We have reached our destination and the final sixth key to writing The Sixth Key and I couldn’t end without speaking about Don Quixote, Sherlock Holmes and Edgar Allan Poe.
When I was a young girl, my birthdays were celebrated in my house by going to the movies. On my twelfth birthday I was taken to see the film, Man of La Mancha, with Peter O’toole and Sophia Loren and I enjoyed it so much that for weeks I couldn’t stop singing, ‘To Dream the impossible Dream’. My Spanish father was so excited that he bought me my first copy of Don Quixote by Miguel Cervantes, which I would have thoroughly enjoyed, had it not been printed in old Spanish making it a tad tedious to read! Even so, I was very excited to come to Don Quixote again through Otto Rahn, the main character in The Sixth Key, because, as it turns out, he was quite a fan.

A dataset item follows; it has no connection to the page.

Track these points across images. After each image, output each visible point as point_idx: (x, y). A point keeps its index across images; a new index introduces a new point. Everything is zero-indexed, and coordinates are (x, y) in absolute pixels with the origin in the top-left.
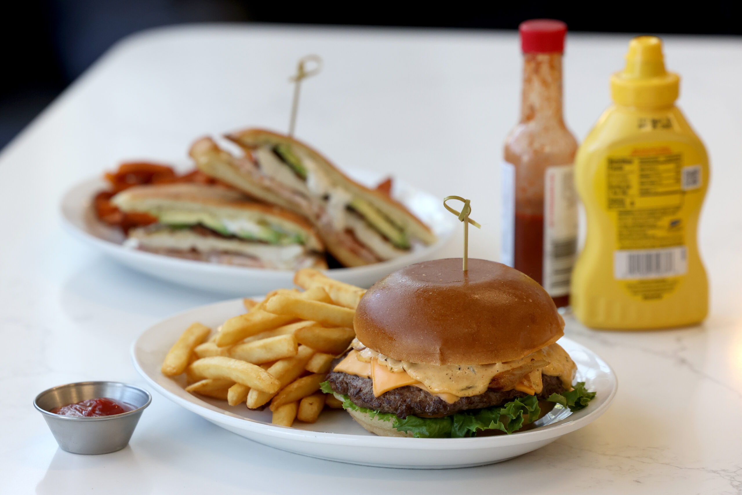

Sherlock Holmes had been a favourite of mine for years; in particular I loved Basil Rathbone’s portrayal of him. So when I realised in researching The Sixth Key, that his creator, Sir Arthur Conan Doyle, was not only a Freemason but had also visited the south of France and come into contact with one of my characters, I couldn’t believe my luck. I was also amazed to find out that Edgar Allan Poe’s Monsieur Dupin was the inspiration for Sherlock Holmes, because his macabre stories were so delicious and fit so nicely with the overall theme!
So there you have it. I have only scratched the surface of what is locked inside the pages of The Sixth Key – adventure, romance, conspiracy, mystery, crime, murder, not to mention magic. Have I lived all these things? Of course!
As Edgar Allan Poe says, ‘all that we see or seem is but a dream within a dream’.